Current and former Ubisoft employees are also frustrated with their company's handling of workplace discrimination and harassment, asking for a seat at the table for future decisions.


In the wake of a company walkout at Blizzard's headquarters in Irvine, California, hundreds of Ubisoft employees have penned an open letter to company management supporting those participating in the Activision Blizzard protest while also criticizing Ubisoft's handling of workplace discrimination.

In the open letter shared with Axios, nearly 500 current and former Ubisoft developers directly address the Activision Blizzard situation. The group said it is "time to stop being shocked" by the harrowing accounts of workplace harassment and gender discrimination that frequently pop up.
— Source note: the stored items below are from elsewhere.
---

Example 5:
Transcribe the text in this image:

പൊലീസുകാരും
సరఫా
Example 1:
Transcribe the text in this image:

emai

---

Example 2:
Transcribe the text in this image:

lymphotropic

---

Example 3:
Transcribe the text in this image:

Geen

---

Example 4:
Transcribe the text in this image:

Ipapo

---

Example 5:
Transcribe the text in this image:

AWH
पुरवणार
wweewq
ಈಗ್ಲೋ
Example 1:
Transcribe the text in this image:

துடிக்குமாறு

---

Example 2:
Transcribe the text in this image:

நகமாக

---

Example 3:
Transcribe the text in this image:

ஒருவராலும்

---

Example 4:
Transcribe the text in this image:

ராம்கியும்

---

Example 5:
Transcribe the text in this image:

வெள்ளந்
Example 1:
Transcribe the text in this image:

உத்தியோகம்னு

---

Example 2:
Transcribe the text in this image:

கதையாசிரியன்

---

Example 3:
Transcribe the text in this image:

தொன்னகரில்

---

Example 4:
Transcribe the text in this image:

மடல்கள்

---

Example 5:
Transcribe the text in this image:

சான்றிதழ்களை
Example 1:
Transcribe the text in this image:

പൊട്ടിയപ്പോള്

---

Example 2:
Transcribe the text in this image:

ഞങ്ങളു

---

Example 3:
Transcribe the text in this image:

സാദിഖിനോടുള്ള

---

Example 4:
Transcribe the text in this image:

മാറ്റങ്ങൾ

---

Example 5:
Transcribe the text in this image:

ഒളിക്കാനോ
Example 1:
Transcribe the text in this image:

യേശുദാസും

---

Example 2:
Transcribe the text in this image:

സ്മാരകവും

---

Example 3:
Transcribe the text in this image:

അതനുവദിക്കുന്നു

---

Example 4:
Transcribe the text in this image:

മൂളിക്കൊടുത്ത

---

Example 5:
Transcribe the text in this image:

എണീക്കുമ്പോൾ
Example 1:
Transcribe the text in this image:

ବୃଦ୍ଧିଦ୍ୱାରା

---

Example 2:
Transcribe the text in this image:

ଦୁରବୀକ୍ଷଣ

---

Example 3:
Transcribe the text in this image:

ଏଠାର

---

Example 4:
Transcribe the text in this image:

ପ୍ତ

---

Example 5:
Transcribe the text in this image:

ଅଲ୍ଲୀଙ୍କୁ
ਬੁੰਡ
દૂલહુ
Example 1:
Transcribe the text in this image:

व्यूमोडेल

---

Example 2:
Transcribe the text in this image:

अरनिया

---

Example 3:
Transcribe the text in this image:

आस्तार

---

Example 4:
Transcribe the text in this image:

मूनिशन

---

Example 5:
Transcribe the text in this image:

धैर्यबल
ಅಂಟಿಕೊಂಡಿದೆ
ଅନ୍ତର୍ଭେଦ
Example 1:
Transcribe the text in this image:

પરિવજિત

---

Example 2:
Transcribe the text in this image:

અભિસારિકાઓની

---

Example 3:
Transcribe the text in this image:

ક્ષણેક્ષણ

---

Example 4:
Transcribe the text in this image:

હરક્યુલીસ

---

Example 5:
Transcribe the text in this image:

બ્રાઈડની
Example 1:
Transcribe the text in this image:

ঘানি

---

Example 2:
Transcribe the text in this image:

They go on to say that "those responsible must be held accountable for their actions" and intend to send the letter to management, including CEO Yves Guillemot.

"We believe you, we stand with you and support you," the Ubisoft group wrote in the letter. "It should no longer be a surprise to anyone: employees, executives, journalists, or fans that these heinous acts are going on. It is time to stop being shocked. We must demand real steps be taken to prevent them. Those responsible must be held accountable for their actions."

The open letter also calls out Ubisoft for its handling of sexual misconduct and the accusations levied against multiple people at the company since last summer's smattering of allegations. The group is frustrated, seeking a seat at the table during company-wide decision-making on how to move forward.

"We have stood by and watched as you fired only the most public offenders," the group said. "You let the rest either resign or worse, promoted them, moved them from studio to studio, team to team, giving them second chance after second chance with no repercussions. This cycle needs to stop. [...] This collaboration must heavily involve employees in non-management positions and union representatives. This is essential to ensure that those who are directly affected by these behaviors are leading the change."

Activision Blizzard has been in boiling hot water since last week, when California's Department of Fair Employment and Housing filed a lawsuit against the company that accused it of perpetuating a "frat house" workplace. The company's been running damage control ever since, with multiple executives--including Blizzard president J. Allen Brack--issuing commitments to change the culture to make it more inclusive for employees of all genders or sexual orientations. Even Activision Blizzard CEO Bobby Kotick promised company changes following an earlier, more contentious statement.

Ubisoft was also accused of fostering a "frat house" workplace last year. Despite high-profile firings of some of those accused of sexual harassment and hiring for new roles like Chief People Officer, an investigation in May 2021 reported that these changes have had a "minimal" effect on the company. Ubisoft countered this statement, saying it remains committed to doing better.